The rest of the crew were fun, too, especially tough alien Tannis and Al, who appears to have more of a story to come. I’m intrigued to find out what they will do with their cargo now they have him, and how the Collective will try to reclaim him and Skylar. Luckily, this appears to be the start of a new series – yay! I’d also like to give a big thumbs up for the cover – it’s very cool.

My rating: 4/5

Wicked Lovely, by Melissa Marr

4 Apr

Format: Kindle Edition, 352 pages
Published: January 20th 2009 (first published 2007)
Publisher: HarperCollins e-books
Back cover blurb:
Wicked Lovely takes place in modern-day Huntsdale, a small city south of Pittsburgh whose name evokes the Wild Hunt of mythology. High school junior Aislinn and her grandmother have followed strict rules all their lives to hide their ability to see faeries because faeries don’t like it when mortals can see them, and faeries can be very cruel. Only the strongest faeries can withstand iron, however, so Aislinn prefers the city with its steel girders and bridges. She takes refuge with Seth, her would-be lover, who lives in a set of old train carriages. 

But now Aislinn is being stalked by two of the faeries who are able to take on human form and are not deterred by steel. What do they want from her?

One is Keenan, the Summer King, who has been looking for his Queen for nine centuries, bound by the rules and rituals that govern his quest. The other is Donia, a victim of those rules, consigned to the role of Winter Girl when she failed Keenan’s test, yet still in love with him. Certain that Aislinn is the woman he must marry, Keenan shows up as a charismatic new student at her high school, unaware that she sees his true form. He’s determined to court her and is puzzled by her rebuffs. Suddenly, none of the rules that have kept Aislinn safe is working anymore, but things aren’t going as Keenan expects either. Both will have to change, make startling compromises and enlist surprising allies if they want to break free from the wicked game that has ensnared them.

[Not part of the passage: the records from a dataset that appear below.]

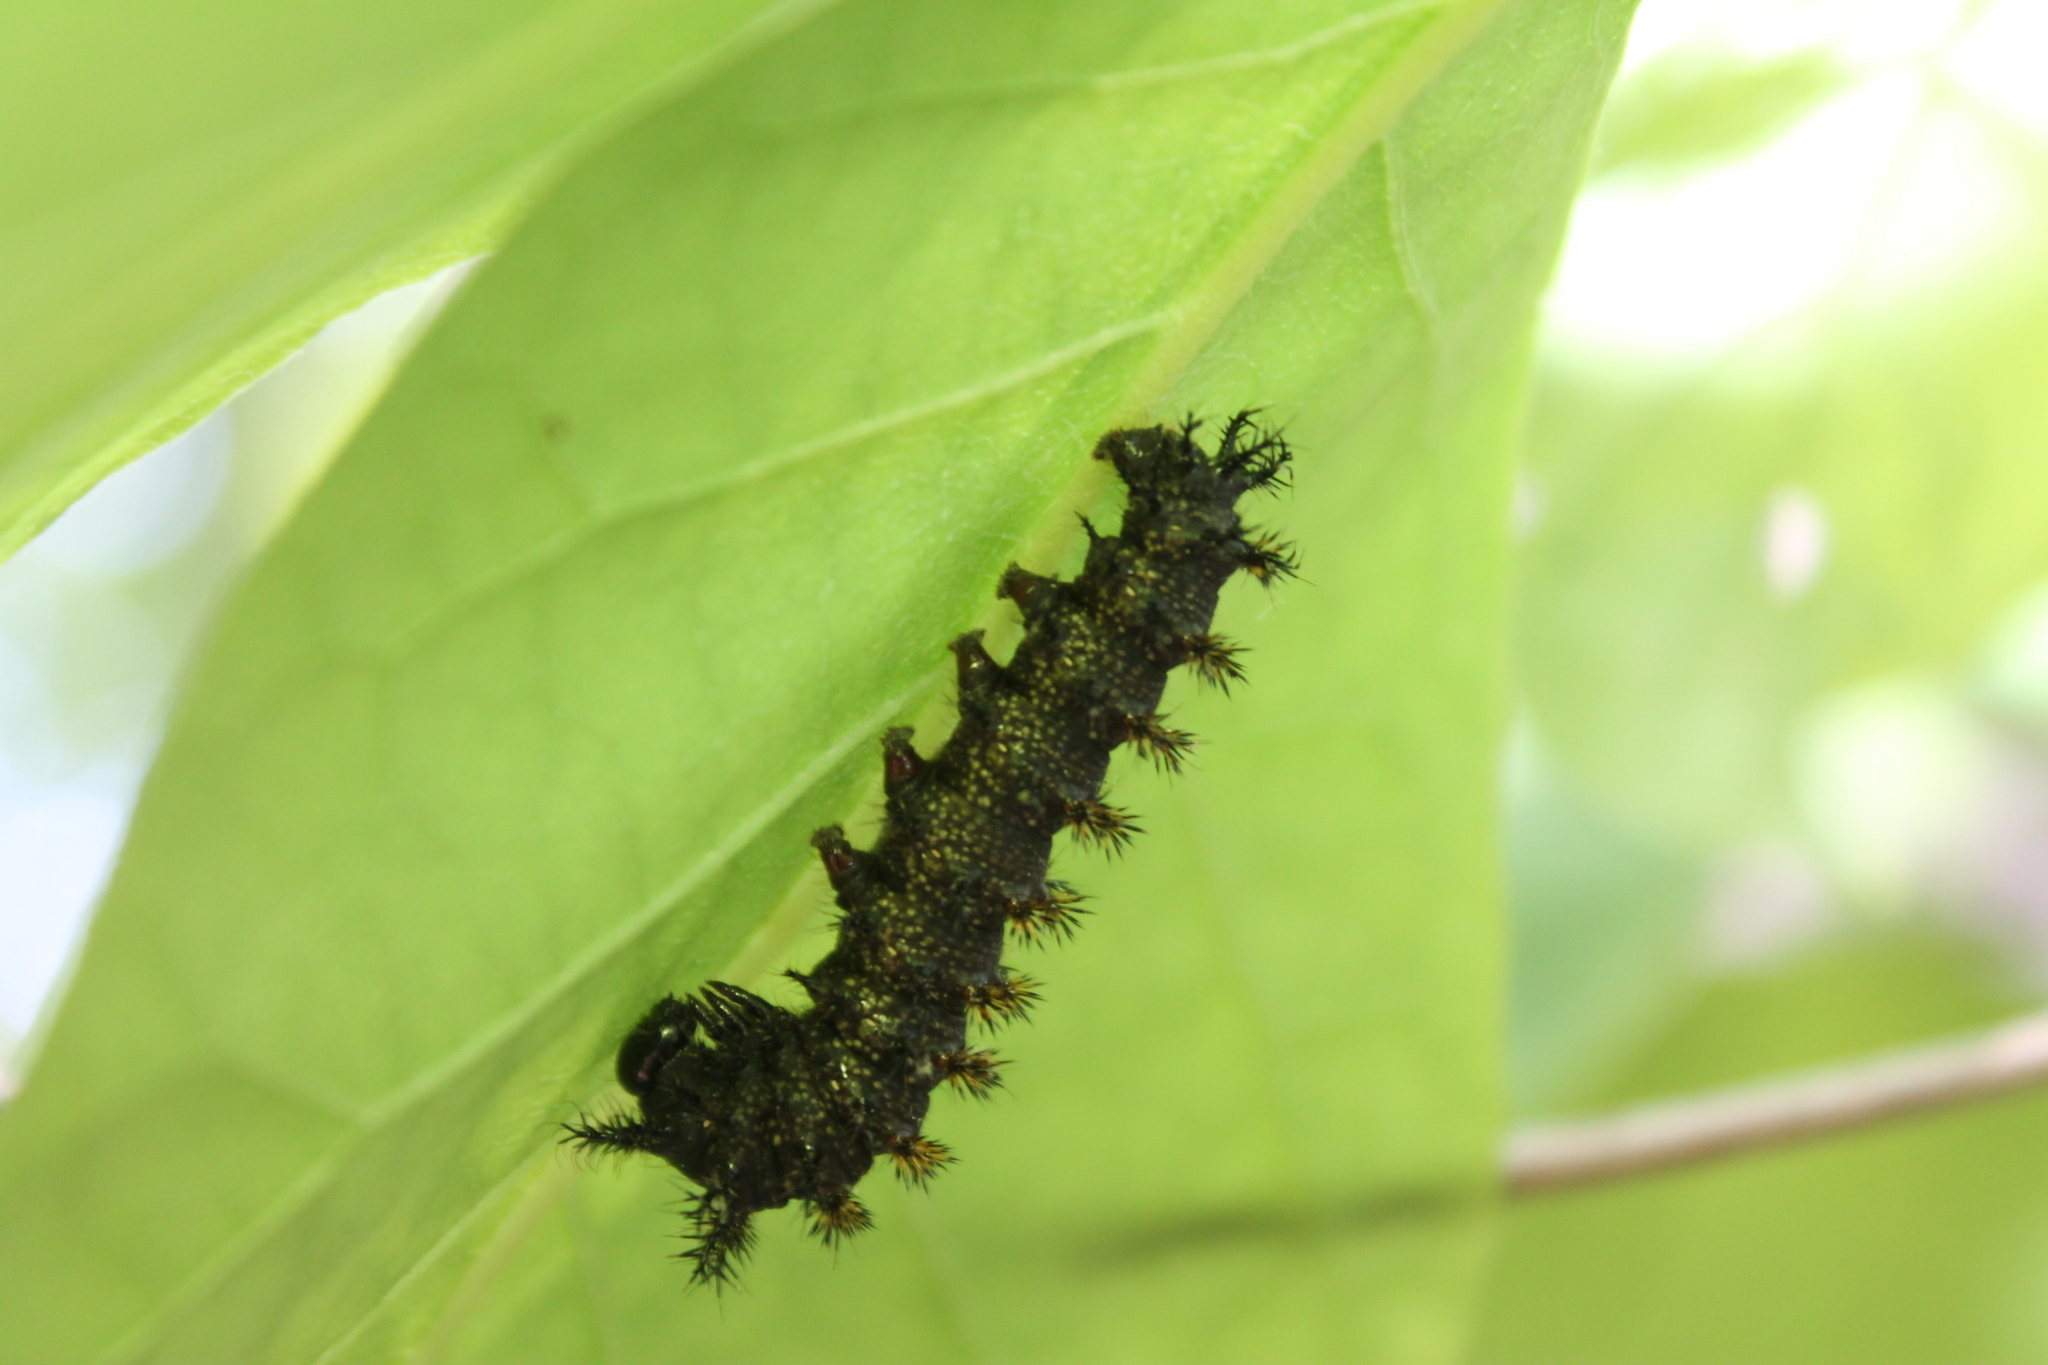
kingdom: Animalia
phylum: Arthropoda
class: Insecta
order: Lepidoptera
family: Saturniidae
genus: Hemileuca
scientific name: Hemileuca maia
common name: Eastern buckmoth
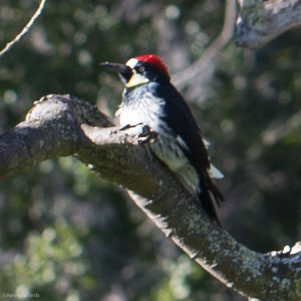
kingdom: Animalia
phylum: Chordata
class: Aves
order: Piciformes
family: Picidae
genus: Melanerpes
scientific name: Melanerpes formicivorus
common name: Acorn woodpecker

Their greatest challenge will be to avoid the fatal traps laid by Keenan’s mother, the Winter Queen. She will lose her power if Keenan finds his mate, and she will do anything to stop this.

My review:
It was a real struggle to finish this. The book was OK – well written and excellent value for the $US0.99 I paid for the Kindle version – but I just didn’t get into it. Maybe I’m over the fairies for now. Often I found myself wondering if it was Twilight fanfiction: Keenan had copper hair; there were lines like “Be Safe” and “You are my life now” – I laughed out loud at that last one.
I’ll put the rest of the series on my to-read list, but I probably won’t make them a priority. Maybe not until all of them are 99c.